* _What is expected_
The data below should be repeated exactly and in full.

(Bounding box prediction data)
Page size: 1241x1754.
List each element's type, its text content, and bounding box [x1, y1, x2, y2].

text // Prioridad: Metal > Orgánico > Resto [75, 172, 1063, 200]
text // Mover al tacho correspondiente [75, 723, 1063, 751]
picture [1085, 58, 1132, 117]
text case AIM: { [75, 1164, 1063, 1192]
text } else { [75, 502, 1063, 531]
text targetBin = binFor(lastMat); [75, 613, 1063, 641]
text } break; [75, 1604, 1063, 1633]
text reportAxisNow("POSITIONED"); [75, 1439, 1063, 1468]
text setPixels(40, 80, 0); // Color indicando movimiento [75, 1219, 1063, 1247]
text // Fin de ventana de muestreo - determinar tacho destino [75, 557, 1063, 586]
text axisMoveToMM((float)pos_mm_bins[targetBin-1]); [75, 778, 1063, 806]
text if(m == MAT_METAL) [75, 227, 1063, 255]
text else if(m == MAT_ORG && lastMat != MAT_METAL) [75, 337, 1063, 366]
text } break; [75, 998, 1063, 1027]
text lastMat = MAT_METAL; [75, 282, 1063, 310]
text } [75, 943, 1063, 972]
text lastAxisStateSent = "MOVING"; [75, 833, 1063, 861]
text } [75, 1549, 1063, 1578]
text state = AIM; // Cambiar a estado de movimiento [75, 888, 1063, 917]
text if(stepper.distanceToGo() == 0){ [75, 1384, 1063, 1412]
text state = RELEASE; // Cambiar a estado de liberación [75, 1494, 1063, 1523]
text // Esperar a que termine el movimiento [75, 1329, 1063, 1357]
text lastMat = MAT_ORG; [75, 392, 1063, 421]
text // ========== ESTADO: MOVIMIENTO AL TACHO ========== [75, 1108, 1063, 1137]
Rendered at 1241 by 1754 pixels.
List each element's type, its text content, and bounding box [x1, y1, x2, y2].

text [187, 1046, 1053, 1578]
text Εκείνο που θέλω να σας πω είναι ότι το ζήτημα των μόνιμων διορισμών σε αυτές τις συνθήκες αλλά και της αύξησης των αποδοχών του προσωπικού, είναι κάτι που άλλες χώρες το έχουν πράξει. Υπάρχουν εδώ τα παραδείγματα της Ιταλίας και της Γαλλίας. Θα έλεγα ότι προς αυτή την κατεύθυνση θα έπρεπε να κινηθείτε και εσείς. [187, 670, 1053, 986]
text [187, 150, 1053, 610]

* _Problem solution_
Page size: 1241x1754.
List each element's type, its text content, and bounding box [x1, y1, x2, y2].

text // Prioridad: Metal > Orgánico > Resto [75, 172, 1063, 200]
text // Mover al tacho correspondiente [75, 723, 1063, 751]
picture [1085, 58, 1132, 117]
text case AIM: { [75, 1164, 1063, 1192]
text } else { [75, 502, 1063, 531]
text targetBin = binFor(lastMat); [75, 613, 1063, 641]
text } break; [75, 1604, 1063, 1633]
text reportAxisNow("POSITIONED"); [75, 1439, 1063, 1468]
text setPixels(40, 80, 0); // Color indicando movimiento [75, 1219, 1063, 1247]
text // Fin de ventana de muestreo - determinar tacho destino [75, 557, 1063, 586]
text axisMoveToMM((float)pos_mm_bins[targetBin-1]); [75, 778, 1063, 806]
text if(m == MAT_METAL) [75, 227, 1063, 255]
text else if(m == MAT_ORG && lastMat != MAT_METAL) [75, 337, 1063, 366]
text } break; [75, 998, 1063, 1027]
text lastMat = MAT_METAL; [75, 282, 1063, 310]
text } [75, 943, 1063, 972]
text lastAxisStateSent = "MOVING"; [75, 833, 1063, 861]
text } [75, 1549, 1063, 1578]
text state = AIM; // Cambiar a estado de movimiento [75, 888, 1063, 917]
text if(stepper.distanceToGo() == 0){ [75, 1384, 1063, 1412]
text state = RELEASE; // Cambiar a estado de liberación [75, 1494, 1063, 1523]
text // Esperar a que termine el movimiento [75, 1329, 1063, 1357]
text lastMat = MAT_ORG; [75, 392, 1063, 421]
text // ========== ESTADO: MOVIMIENTO AL TACHO ========== [75, 1108, 1063, 1137]
Rendered at 1241 by 1754 pixels.
List each element's type, its text content, and bounding box [x1, y1, x2, y2].

text [187, 1046, 1053, 1578]
text Εκείνο που θέλω να σας πω είναι ότι το ζήτημα των μόνιμων διορισμών σε αυτές τις συνθήκες αλλά και της αύξησης των αποδοχών του προσωπικού, είναι κάτι που άλλες χώρες το έχουν πράξει. Υπάρχουν εδώ τα παραδείγματα της Ιταλίας και της Γαλλίας. Θα έλεγα ότι προς αυτή την κατεύθυνση θα έπρεπε να κινηθείτε και εσείς. [187, 670, 1053, 986]
text [187, 150, 1053, 610]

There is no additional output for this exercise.